- _SET PROBLEM 1_: Decide whether each statement below agrees with the passage on sandstone wettability and microfacies. For each, answer yes or no and quote the deciding words of the passage. (a) The Amott technique served as a direct measure of wettability. (b) The sandstone samples were divided into five microfacies. (c) Microfractures in some quartz grains lowered the porosity of a few plug samples.

::::::

Table 2 Porosity and permeability values of some RRT1 samples at an ambient pressure of 14.5 psi and at overburden pressures of 400, 1000, 1500, 2000, 3000, 4000, 5000 and 6000 psi

The relative permeability to oil and water (kro and krw) of some samples was measured using a water–oil flushing system, with the results plotted as a function of Sw. The obtained curves were used to determine the wettability of samples, which were ranked as neutral, weak, moderate, and strongly oil or water wet according to a classification proposed by Nabawy et al. (2018b). It is based on the relative permeability index which can be calculated as follows.

$$ {\text{Wettability index }} = { 2 } \times \left( {0.{5 } - \, krw_{{{\text{max}}}} } \right), $$
(10)

where krwmax is the max water relative permeability.

In addition, the Amott technique was applied as a direct measure for wettability.

Results

Microfacies analysis

Plotting data of the petrographic examination of both the Bentiu and Abu Gabra Formations on QFL triangle enabled discrimination of the selected sandstone samples into four microfacies (Fig. 3): quartz arenite, quartz wacke, subfeldspathic quartz arenite and subfeldspathic wacke microfacies.

Fig. 3
figure 3

Ternary diagram (QFL) of Pettijohn et al. (1987) showing the framework compositions and classification of: a Bentiu Formation, and b Abu Gabra Formation. Q quartz, F feldspar, L rock fragments

Quartz arenite

Most of the studied interval of the Bentiu Formation is composed of moderately to poorly sorted, subrounded to subangular, very fine to very coarse quartz grains cemented by patchy kaolinite and pore-filling booklets. Silica cement (Fig. 4a) and subordinate quantities of ferruginous patchy and pore-filling siderite cement are also present, which slightly reduced the pore spaces (Fig. 4b). Quartz grains are moderately compacted, with sutured, long, pointed and concavo-convex contacts (Fig. 4a). Moderate-to-good pore interconnectivity of the quartz arenite samples with primary interparticle and secondary oversize pores are the products of leaching some clay matrix and partial to complete dissolution and leaching out of feldspars. The presence of microfractures in some quartz grains slightly enhanced the porosity of a few plug samples (Fig. 4a, b).

::::::

- _SET PROBLEM 2_: Render the lines of the listing as a numbered list, from its start through the line holding "genus: Scaphiopus", inclusive, and leave out any blank lines.

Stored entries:
::::::

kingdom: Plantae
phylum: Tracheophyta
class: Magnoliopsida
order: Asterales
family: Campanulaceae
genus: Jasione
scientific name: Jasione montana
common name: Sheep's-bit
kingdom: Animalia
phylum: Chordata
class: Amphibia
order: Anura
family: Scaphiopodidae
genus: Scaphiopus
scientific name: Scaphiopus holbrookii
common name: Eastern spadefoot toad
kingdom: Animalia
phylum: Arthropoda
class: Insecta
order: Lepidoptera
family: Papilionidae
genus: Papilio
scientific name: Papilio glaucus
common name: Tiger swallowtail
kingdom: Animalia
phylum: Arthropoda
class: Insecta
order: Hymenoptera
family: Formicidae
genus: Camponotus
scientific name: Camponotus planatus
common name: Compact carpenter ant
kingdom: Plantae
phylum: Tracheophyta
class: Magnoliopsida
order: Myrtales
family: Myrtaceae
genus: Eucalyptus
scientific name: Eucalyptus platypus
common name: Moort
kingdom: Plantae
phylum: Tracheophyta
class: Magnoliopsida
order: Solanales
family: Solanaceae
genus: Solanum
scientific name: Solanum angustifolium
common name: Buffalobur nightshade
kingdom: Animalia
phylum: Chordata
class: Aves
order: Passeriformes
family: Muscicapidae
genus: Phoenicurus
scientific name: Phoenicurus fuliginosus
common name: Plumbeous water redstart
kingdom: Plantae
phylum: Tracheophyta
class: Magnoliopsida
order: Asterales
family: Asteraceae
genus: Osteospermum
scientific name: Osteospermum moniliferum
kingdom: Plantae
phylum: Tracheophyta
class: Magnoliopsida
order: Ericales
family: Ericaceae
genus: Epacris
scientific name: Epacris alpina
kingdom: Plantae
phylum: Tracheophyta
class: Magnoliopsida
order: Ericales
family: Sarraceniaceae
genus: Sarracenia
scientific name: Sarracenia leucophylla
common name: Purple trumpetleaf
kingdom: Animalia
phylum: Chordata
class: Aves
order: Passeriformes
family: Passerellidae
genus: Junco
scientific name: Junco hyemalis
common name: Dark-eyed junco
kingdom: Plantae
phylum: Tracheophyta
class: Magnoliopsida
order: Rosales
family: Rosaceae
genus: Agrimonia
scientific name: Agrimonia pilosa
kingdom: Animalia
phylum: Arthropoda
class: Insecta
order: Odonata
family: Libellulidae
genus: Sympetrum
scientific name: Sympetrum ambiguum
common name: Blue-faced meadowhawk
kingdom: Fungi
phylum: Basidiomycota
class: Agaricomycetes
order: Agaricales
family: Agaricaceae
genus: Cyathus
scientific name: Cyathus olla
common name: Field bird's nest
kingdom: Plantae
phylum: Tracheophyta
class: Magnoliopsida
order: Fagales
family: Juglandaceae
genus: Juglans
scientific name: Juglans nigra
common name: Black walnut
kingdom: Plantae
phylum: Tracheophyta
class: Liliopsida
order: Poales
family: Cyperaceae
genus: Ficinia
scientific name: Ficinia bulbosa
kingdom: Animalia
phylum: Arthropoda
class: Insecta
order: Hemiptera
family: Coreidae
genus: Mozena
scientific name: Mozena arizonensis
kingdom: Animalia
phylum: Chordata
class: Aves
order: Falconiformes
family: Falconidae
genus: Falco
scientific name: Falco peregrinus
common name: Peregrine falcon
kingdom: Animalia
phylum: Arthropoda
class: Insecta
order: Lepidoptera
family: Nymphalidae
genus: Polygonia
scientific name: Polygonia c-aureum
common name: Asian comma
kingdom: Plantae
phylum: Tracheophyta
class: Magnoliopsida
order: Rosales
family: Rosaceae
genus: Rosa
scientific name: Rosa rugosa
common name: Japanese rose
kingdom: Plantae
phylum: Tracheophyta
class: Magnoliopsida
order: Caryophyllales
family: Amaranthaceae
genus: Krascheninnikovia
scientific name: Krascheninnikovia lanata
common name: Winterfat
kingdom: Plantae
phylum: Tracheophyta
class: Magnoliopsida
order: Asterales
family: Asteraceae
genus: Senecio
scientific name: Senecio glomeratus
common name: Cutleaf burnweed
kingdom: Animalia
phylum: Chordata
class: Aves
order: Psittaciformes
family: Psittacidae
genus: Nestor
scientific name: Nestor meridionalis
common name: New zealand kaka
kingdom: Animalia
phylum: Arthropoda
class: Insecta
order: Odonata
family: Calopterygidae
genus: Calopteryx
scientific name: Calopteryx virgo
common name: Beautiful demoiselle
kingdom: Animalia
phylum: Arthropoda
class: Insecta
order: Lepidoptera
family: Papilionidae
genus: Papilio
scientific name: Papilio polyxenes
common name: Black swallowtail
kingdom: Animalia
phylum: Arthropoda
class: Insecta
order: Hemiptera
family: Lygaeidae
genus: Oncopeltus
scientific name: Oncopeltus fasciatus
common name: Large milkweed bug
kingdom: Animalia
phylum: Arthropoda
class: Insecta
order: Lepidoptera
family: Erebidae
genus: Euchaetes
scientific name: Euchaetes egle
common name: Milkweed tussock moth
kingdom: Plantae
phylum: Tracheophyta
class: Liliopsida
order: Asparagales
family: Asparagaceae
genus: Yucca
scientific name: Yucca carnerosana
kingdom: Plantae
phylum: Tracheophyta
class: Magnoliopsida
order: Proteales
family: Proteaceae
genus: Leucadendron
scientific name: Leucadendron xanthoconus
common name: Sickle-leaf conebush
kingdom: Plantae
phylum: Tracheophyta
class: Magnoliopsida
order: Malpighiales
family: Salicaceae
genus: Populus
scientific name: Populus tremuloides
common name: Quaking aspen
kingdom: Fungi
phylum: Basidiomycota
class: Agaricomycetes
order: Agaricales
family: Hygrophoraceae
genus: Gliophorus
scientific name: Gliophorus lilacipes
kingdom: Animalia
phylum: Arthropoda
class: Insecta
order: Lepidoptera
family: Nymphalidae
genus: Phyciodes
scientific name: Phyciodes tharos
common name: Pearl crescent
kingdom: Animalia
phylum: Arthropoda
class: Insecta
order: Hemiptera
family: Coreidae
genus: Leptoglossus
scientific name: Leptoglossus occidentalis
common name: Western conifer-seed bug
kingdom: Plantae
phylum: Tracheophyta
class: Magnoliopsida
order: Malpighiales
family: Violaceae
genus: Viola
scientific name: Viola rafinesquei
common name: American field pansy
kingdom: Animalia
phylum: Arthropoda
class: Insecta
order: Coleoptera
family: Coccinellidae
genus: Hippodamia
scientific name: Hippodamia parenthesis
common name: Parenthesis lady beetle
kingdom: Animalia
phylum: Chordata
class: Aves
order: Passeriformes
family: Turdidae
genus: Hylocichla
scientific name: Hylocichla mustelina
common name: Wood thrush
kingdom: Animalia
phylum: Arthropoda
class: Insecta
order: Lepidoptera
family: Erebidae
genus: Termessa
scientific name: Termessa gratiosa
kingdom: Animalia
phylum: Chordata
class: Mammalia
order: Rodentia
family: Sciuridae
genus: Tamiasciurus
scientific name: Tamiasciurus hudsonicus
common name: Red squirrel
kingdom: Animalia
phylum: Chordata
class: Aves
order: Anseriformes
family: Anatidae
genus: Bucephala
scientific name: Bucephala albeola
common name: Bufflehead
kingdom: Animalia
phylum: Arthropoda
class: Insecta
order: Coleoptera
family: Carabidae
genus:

::::::

- _CORRECT ANSWER 1_:
(a) Yes: "the Amott technique was applied as a direct measure for wettability"
(b) No: "discrimination of the selected sandstone samples into four microfacies"
(c) No: "The presence of microfractures in some quartz grains slightly enhanced the porosity of a few plug samples"

- _CORRECT ANSWER 2_:
1. kingdom: Plantae
2. phylum: Tracheophyta
3. class: Magnoliopsida
4. order: Asterales
5. family: Campanulaceae
6. genus: Jasione
7. scientific name: Jasione montana
8. common name: Sheep's-bit
9. kingdom: Animalia
10. phylum: Chordata
11. class: Amphibia
12. order: Anura
13. family: Scaphiopodidae
14. genus: Scaphiopus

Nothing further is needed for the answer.